**ABOUT THIS TASK:**
Reproduce, character for character, the lines of the material starting with the line that contains "недели при бюджете в 115 млн." and continuing through the line that contains "отмечает Карим Кадырбаев.", including both of those lines.
------------
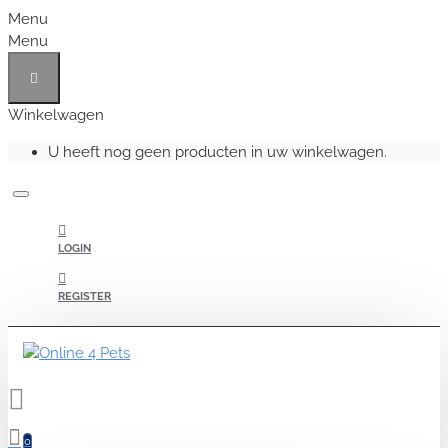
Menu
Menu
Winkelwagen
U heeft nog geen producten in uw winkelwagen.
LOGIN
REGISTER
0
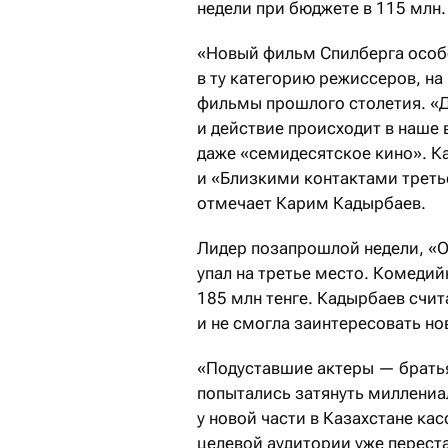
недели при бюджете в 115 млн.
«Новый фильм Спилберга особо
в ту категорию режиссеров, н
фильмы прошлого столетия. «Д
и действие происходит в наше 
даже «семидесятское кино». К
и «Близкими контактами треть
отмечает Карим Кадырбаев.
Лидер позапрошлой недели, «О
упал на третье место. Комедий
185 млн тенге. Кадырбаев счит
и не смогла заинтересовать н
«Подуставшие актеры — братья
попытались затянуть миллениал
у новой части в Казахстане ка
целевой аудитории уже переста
------------
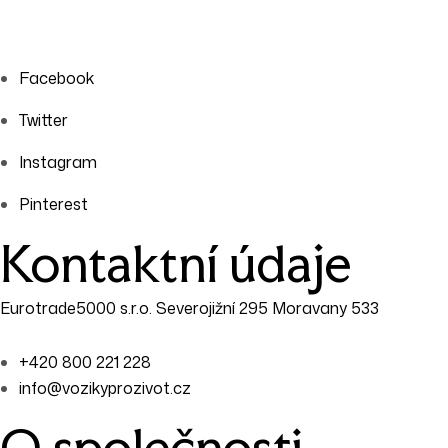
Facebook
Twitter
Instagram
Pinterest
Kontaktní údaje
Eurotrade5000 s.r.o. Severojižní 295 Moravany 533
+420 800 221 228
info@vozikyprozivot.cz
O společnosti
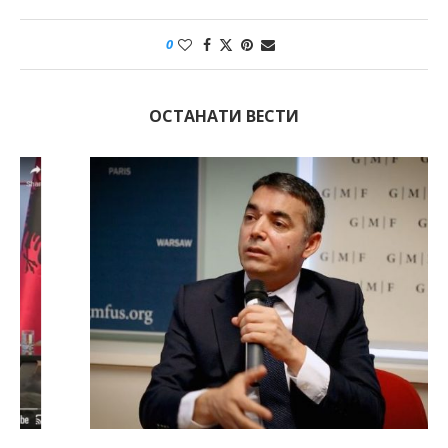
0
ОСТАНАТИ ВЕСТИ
------------
**ANSWER SPACE:**
недели при бюджете в 115 млн.
«Новый фильм Спилберга особо
в ту категорию режиссеров, н
фильмы прошлого столетия. «Д
и действие происходит в наше 
даже «семидесятское кино». К
и «Близкими контактами треть
отмечает Карим Кадырбаев.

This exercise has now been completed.